An Art Walk Through Luray

It was a beautiful day for an art walk.

Downtown Luray, VA, has both vehicular and pedestrian traffic that reflects a busy, active life. It has also established an art walk that acquaints residents and visitors with the work of local artists who have painted a number of murals.

Our walk began at the railroad depot on "Railroad Days." Inside the depot was a model railroad display with members of the local club to talk about their display and answer questions about model railroading.

Other members had set up tracks and trains through the landscaping around the depot.

Lewis Ramey’s Blacksmith Shop
Sheffield Kagy

This mural is found in the Post Office and is one of 28 public paintings done in Virginia between 1937 & 1941 to celebrate, in art, the best of American Culture.

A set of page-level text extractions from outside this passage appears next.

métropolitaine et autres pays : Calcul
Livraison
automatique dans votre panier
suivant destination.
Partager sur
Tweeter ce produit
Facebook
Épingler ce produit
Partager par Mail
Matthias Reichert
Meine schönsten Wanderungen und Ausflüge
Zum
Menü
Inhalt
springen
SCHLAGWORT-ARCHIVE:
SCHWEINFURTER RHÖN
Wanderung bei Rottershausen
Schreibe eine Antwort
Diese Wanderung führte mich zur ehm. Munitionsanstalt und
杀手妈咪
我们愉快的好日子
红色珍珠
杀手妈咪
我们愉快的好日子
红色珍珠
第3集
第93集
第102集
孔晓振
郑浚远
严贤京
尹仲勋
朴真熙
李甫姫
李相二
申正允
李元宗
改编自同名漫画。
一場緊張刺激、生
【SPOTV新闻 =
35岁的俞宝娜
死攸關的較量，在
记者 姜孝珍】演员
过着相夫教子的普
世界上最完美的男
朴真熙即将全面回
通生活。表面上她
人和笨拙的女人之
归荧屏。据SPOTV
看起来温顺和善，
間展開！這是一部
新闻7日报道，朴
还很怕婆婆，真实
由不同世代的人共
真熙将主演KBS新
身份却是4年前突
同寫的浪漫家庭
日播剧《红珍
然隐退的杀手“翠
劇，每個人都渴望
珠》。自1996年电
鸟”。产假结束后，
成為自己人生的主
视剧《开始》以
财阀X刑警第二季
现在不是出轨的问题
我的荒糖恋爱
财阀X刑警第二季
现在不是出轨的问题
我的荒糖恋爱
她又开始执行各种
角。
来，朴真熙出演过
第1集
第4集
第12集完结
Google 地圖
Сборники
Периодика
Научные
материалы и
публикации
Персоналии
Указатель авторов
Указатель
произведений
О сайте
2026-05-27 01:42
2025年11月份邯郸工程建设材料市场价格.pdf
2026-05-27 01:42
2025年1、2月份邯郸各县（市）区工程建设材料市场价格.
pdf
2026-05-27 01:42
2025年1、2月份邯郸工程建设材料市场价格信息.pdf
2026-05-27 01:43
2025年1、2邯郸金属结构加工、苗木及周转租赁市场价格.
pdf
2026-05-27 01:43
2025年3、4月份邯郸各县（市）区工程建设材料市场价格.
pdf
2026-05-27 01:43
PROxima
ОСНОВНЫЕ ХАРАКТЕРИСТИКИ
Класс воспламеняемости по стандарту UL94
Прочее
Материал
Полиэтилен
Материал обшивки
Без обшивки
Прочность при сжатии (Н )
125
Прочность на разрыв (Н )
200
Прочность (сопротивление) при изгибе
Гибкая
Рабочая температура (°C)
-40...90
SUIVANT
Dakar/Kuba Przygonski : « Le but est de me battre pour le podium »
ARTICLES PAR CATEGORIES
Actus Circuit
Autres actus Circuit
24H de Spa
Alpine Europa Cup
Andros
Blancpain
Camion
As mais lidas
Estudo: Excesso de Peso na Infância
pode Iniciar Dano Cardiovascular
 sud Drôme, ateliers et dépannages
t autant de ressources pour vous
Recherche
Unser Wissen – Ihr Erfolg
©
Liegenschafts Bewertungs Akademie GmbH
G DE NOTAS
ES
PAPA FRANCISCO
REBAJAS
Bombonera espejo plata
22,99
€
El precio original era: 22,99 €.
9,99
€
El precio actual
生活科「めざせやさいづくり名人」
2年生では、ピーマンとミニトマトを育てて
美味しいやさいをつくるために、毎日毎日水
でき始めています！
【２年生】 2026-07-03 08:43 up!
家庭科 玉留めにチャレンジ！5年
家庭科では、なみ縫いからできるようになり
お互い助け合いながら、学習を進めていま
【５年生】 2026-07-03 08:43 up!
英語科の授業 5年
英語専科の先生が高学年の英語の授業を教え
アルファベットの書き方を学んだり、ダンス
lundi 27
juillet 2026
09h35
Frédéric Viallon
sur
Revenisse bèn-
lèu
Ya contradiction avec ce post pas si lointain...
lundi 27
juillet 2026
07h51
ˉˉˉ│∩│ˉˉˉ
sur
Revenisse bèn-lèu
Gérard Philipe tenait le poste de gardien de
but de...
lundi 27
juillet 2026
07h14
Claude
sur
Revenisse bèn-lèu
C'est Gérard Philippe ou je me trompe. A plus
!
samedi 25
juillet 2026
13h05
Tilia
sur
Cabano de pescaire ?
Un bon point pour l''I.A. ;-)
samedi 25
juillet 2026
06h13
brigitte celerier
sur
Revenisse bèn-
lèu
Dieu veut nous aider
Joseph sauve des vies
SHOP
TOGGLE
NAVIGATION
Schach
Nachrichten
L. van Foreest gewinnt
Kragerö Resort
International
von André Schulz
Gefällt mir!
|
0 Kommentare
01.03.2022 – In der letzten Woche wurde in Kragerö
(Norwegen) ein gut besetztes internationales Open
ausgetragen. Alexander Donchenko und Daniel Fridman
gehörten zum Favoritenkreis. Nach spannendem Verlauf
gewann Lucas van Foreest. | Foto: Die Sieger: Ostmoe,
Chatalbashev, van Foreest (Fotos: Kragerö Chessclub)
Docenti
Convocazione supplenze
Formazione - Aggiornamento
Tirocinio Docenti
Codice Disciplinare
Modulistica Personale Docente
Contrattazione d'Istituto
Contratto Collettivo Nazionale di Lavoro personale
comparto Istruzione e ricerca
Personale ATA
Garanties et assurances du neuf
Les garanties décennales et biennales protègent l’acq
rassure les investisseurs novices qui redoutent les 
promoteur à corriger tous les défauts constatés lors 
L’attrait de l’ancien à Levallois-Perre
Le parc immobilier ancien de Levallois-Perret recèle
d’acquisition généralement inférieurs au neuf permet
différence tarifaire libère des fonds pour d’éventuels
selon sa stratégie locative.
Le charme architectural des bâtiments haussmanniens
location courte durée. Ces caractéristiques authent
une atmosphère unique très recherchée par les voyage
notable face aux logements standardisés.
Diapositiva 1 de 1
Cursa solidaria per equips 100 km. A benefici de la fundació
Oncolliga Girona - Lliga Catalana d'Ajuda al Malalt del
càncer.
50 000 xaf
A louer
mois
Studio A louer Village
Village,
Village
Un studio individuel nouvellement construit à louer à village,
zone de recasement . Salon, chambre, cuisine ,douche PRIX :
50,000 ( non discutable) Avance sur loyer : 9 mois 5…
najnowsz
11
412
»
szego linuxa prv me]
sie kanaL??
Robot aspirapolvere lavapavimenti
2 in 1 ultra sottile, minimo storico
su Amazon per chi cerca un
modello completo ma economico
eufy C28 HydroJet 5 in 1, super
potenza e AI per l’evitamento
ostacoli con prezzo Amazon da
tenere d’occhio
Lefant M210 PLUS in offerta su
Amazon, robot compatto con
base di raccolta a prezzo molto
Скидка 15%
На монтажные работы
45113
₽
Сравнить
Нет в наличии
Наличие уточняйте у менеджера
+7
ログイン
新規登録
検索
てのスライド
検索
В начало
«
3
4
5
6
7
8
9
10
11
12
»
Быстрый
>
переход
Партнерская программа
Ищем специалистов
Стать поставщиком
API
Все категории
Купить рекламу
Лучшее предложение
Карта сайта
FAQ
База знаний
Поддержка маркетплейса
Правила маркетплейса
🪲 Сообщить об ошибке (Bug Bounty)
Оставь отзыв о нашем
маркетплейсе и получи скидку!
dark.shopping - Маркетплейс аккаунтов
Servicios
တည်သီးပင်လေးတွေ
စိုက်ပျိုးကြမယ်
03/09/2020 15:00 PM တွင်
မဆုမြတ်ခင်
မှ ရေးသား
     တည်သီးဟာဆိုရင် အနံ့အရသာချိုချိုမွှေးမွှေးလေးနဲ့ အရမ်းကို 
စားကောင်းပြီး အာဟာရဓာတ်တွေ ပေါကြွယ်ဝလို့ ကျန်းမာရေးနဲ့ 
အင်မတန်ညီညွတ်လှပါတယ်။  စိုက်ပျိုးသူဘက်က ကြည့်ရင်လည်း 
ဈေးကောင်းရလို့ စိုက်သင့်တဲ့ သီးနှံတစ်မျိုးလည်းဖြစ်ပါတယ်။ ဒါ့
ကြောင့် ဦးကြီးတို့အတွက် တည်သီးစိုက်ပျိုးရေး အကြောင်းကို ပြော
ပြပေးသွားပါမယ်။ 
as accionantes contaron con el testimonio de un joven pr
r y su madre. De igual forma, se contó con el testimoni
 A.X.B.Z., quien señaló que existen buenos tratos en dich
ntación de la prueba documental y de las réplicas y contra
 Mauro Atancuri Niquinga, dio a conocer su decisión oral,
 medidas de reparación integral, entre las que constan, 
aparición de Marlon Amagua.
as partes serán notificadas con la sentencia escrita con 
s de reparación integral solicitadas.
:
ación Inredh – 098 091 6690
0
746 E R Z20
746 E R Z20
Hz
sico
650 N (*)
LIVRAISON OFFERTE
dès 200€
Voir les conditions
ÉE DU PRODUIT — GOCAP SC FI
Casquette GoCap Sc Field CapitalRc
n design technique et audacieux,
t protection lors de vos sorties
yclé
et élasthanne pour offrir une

As you walk into Ruffner Plaza, to your right is Four Seasons in the Countryside by Jennifer Bradt

and to the left is Picnic Times at the Ruffner Plaza (above and below) by Merle Hilscher behind the stage used by performers in the summer series “Evenings on Main.”

Singing Tower
John Graves

Already showing signs of weathering.

Weldon Bagwell

On the corner of E. Main St. and Tannery Rd. is a tiny park--Slye Pocket Park. Tucked inside one shady corner is this mural.

Jennifer Bradt

A short walk up Tannery Road will bring Turner's Auto Body into view. On the side of this building is this un-named mural, looking a bit unusual due to the corrugated exterior of the Shop.

The Whitehouse Ferry
Merle Hilscher.

Of the murals we saw on our walk around town, these two (above and below) were the most impressive--both in size and artistic quality.

Story Hour at the Old One Room Massanutten School
Jennifer Bradt

Nature’s Tribute to 911 (left) Willow Grove Mill (right)
Janet Scott (left) Jennifer Bradt (right)

The reflection of these two murals in the waters of the south fork of the Shenandoah River (shown also in the next photo) seemed to add another artistic dimension to the photograph of the murals.

The art walk ended on a sad note. We had hoped to stop at the soda fountain of the McKim & Huffman Pharmacy, est. 1868 and the oldest continuing business in Luray, but signs indicated the store was closed.